[MD] until death do us part

Ham Priday hampday1 at verizon.net
Tue Jun 8 22:50:42 PDT 2010


Hi Marsha --


> All the buzz on the radio, because of Tipper and Al Gore, is whether the
> institution of marriage is falling apart.  Because of the expanded 
> longevity,
> can two people be expected to commit 'until death do us part'?
> Fifty years with one man, or woman?  That is a long time?  With the
> divorce rate above 50%, should this social pattern survive, change, 
> dissolve?
>
> What say you intellectuals about this social static pattern of value?

If commitment to marriage is a "social pattern", your 50% default figure 
would seem to indicate that the pattern is already collapsing.  The 
institution of marriage is arguably the bedrock of civilized culture, and 
its current state of deterioration says a lot about what is happening to 
traditional values.  More than any other life commitment, the marriage 
contract calls for personal responsibility, loyalty to one's partner, 
mediation of differences, compromise, forbearance, forgiveness, empathy, and 
a cheerful demeanor "through sickness and health, 'til death do us part."

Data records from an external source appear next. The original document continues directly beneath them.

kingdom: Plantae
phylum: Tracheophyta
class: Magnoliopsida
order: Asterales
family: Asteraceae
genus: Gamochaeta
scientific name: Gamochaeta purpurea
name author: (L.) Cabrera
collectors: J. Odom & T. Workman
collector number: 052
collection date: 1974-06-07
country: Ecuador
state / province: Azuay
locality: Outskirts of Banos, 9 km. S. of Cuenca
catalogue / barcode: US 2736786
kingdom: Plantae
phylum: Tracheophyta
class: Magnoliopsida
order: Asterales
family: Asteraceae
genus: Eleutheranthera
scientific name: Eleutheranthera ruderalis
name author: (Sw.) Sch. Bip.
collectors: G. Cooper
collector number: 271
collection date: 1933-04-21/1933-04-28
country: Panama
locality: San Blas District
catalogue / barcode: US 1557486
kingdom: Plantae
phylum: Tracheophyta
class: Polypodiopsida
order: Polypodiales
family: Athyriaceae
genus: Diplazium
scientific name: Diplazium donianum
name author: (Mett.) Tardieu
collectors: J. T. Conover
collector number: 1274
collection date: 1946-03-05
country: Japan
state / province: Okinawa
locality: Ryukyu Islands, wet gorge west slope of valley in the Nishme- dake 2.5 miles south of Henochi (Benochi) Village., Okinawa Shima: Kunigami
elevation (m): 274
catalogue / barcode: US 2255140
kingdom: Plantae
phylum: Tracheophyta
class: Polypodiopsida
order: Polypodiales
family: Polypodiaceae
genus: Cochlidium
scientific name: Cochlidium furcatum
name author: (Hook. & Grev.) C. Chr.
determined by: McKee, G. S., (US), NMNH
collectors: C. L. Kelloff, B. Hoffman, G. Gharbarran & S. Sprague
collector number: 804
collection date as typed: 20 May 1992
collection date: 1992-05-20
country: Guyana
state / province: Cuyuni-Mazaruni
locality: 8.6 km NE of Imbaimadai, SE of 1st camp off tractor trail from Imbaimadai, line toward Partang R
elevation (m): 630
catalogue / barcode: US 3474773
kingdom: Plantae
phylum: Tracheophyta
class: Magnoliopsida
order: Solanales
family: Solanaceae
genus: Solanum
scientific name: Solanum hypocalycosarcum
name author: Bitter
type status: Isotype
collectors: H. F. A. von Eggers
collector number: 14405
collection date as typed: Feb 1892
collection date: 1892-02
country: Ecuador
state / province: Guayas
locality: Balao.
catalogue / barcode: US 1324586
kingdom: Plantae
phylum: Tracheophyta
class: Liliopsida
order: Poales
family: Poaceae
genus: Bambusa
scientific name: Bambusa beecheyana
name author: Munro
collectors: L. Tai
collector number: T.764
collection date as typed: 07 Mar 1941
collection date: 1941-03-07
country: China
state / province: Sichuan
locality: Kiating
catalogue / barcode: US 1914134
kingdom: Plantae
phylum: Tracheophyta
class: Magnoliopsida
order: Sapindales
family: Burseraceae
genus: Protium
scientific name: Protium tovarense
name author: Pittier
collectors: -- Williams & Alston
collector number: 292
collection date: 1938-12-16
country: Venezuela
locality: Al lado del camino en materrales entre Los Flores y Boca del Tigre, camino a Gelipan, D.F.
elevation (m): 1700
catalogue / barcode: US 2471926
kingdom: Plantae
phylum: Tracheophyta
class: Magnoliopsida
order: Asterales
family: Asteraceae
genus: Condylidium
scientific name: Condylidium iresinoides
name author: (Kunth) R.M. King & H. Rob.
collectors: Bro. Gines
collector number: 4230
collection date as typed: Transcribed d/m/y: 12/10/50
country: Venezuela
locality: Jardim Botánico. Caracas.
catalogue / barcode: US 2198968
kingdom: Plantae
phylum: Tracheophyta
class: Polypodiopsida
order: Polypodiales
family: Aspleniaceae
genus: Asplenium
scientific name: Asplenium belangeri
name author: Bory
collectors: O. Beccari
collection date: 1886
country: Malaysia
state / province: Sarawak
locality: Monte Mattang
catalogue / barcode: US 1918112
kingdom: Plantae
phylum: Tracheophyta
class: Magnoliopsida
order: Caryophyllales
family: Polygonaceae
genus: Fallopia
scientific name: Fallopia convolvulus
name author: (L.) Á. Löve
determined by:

Regrettably, upholding these values has proved to be an impossible task for 
most of us.  The failure to sustain the marital relationship in modern times 
has been blamed on many factors -- the rush to get ahead, the erosion of 
Judeo-Christian precepts, electronic virtual reality, pre-marital 
cohabitation, womanizing as a way of life, the Hollywood influence, the 
acceptance of out-of-wedlock pregnancy, etc. Yet, if one does not love and 
cherish his life-partner above all such distractions, the marriage is doomed 
from the start.

I generally refrain from discussing details of my personal life on line, but 
I suppose you're looking for a "plenary vote" on this question from the male 
participants.  Rosalie and I just celebrated our first half-century 
together.  Our marriage has not been a paragon of virtue -- indeed, whose 
is?  We came from different backgrounds, but have learned to adjust to our 
contrasting temperaments, have compatible goals, enjoy the classics, see 
eye-to-eye politically, and usually manage to resolve conflicts with a 
generous dose of humor.

Time has a way of healing old wounds.  What we've lost in "youthful passion" 
over these 50 years has been returned many times over in mutual respect and 
admiration.  Personal commitment was never in question.  Rosalie is without 
doubt my closest friend and adviser, and my life would not be complete 
without her.  We have friends who are teetering on the brink of marital 
collapse, and a few who have repeated this cycle more than once.  The 
reasons are understandable, but although some couples are just "down on 
their luck', the causes of separation are most often self-inflicted.

Perhaps we made a wise selection in our choice of partners and were "lucky" 
along the way.  Or perhaps, like a college education, not everyone is suited 
for a life of matrimony.  For those who are, I heartily recommend that they 
give it every opportunity to mature.

Thanks for introducing a new "value pattern" to the MD, Marsha.